As one of the larger migratory birds, storks are an obvious target for poachers, and this year the issue of Klepetan’s safety is particularly poignant, with the news that a male stork called Tesla – one of two Croat storks fitted with GPS trackers for research purposes – met his end in Lebanon this past April.
Vokic is so concerned about Klepetan’s welfare that he has taken the extraordinary step of writing a letter to the President of Lebanon, Michel Aoun – using a pen fashioned from one of Klepetan’s own feathers – a symbolic gesture that the feather is mightier than the sword. The heartfelt letter, which can be read in full here, was delivered to Aoun in a box containing the very same feather – which Vokic urges Aoun should use to pen a law offering stronger protection for birds during the critical migration seasons.

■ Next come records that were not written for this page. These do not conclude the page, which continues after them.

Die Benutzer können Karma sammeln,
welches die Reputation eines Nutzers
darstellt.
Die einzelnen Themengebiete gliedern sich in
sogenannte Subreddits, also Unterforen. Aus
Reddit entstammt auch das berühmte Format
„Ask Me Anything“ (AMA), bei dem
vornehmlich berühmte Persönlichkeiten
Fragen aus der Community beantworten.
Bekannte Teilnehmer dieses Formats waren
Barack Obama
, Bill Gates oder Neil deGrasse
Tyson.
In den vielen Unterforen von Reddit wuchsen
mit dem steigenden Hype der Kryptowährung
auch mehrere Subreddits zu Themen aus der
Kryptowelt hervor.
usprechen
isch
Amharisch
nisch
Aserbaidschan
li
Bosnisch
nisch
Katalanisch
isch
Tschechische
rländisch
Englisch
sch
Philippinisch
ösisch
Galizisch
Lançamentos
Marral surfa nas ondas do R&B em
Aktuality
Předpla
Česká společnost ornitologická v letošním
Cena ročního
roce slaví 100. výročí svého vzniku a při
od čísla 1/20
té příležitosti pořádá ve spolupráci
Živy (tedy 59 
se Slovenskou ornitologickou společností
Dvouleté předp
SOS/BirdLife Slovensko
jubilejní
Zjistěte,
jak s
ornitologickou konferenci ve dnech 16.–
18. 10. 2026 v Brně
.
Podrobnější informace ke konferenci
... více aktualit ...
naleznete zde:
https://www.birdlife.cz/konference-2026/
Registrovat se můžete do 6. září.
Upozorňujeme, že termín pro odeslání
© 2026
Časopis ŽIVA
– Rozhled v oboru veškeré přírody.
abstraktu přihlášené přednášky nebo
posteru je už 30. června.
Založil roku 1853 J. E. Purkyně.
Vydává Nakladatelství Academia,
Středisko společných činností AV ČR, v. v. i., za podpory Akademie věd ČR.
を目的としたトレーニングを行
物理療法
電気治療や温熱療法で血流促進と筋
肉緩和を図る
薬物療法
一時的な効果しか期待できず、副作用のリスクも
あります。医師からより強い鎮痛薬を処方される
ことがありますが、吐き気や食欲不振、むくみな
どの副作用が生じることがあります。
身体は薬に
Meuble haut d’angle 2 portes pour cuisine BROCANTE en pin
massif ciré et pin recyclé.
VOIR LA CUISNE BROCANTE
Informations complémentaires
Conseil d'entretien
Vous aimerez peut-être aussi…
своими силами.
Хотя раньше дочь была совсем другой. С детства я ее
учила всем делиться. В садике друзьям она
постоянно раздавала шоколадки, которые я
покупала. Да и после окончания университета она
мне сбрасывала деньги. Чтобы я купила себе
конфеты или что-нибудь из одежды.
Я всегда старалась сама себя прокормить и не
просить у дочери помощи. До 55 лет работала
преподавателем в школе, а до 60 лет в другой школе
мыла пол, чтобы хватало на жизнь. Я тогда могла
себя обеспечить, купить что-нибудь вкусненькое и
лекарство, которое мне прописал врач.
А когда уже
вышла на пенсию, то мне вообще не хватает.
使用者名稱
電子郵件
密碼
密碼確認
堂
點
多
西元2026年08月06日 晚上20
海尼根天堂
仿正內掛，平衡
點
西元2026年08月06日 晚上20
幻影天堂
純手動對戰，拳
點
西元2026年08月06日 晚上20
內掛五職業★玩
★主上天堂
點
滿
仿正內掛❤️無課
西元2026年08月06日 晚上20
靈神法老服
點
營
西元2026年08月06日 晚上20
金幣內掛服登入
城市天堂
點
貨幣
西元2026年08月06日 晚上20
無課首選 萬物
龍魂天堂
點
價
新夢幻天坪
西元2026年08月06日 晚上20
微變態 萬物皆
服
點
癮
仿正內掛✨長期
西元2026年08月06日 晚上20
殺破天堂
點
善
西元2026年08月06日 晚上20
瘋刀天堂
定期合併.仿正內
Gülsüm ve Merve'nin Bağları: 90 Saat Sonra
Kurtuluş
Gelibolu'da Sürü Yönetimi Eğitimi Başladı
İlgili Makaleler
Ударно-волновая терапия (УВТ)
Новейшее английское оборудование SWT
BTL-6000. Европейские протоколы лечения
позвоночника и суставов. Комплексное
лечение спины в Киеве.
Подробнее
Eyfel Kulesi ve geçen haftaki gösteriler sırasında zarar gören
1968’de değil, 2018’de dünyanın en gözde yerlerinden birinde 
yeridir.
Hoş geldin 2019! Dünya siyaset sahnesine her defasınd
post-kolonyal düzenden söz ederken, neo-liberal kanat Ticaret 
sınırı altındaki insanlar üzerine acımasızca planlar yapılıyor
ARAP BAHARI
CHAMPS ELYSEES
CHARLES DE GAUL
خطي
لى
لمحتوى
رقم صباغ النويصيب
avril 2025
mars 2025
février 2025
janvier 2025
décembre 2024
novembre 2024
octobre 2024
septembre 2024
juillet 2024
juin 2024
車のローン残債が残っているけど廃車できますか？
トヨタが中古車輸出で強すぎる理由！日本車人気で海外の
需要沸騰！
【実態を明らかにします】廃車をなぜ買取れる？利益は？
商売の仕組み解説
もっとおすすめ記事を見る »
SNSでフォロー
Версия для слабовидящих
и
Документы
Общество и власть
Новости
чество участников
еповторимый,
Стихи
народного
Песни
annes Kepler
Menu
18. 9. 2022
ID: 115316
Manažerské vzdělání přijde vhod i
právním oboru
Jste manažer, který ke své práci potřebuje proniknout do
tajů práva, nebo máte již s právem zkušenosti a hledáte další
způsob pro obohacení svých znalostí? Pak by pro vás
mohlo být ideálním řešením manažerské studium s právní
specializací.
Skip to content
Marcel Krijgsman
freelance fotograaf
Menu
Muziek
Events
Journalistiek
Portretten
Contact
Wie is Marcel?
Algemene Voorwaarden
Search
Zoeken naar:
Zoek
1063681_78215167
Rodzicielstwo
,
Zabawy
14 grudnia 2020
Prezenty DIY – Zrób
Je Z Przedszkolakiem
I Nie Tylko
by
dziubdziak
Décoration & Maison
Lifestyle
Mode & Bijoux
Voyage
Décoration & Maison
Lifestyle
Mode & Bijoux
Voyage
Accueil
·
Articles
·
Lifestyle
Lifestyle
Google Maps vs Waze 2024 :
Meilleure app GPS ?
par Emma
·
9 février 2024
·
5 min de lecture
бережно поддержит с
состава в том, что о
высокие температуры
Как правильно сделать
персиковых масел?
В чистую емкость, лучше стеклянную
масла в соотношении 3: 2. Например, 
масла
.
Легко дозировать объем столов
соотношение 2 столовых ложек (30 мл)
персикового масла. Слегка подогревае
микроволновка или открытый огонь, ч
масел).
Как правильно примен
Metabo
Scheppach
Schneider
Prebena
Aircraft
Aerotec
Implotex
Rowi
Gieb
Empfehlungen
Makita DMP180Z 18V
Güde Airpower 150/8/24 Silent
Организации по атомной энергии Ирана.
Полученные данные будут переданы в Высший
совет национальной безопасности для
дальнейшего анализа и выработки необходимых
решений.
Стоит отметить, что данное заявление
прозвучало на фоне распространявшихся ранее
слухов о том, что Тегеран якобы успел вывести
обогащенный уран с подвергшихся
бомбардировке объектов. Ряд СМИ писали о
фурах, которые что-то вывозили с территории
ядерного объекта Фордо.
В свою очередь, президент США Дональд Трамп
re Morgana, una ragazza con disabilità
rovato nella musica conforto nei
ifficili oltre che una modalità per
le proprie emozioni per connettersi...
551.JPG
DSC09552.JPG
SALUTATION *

An excerpt from the letter says: “In my country, there is a belief that storks bring children and that they bring new life. These two storks are my whole life. You do not have to believe in stories for little children, but you can believe in the fact that in Croatia every spring, via live stream camera, over a million people await Klepetan’s return and that the moment of his return brings happiness and joy reminding many of what love means and what it means to love.“
It follows a letter by BirdLife CEO Patricia Zurita, addressed to Claudine Aoun Roukoz, the president’s special advisor, thanking Aoun for his commitment and urging for closer collaboration with the BirdLife Partnership on this matter.
Fortunately, there is every chance that Vokic’s emotional plea will tug at Aoun’s heartstrings – just last month, the Lebanese Prime Minister himself pledged to stop the annual slaughter in his country, stating that: “There should be a peace treaty between Man and the tree as well as Man and birds, because we continue to transgress upon them”.
But any action by Aoun needs to be swift and decisive and followed with action on the ground. It is only a matter of months until Klepetan will begin eyeing the long journey south once more. For the lovestruck stork who returns to his partner’s nest every year like clockwork, the clock is ticking.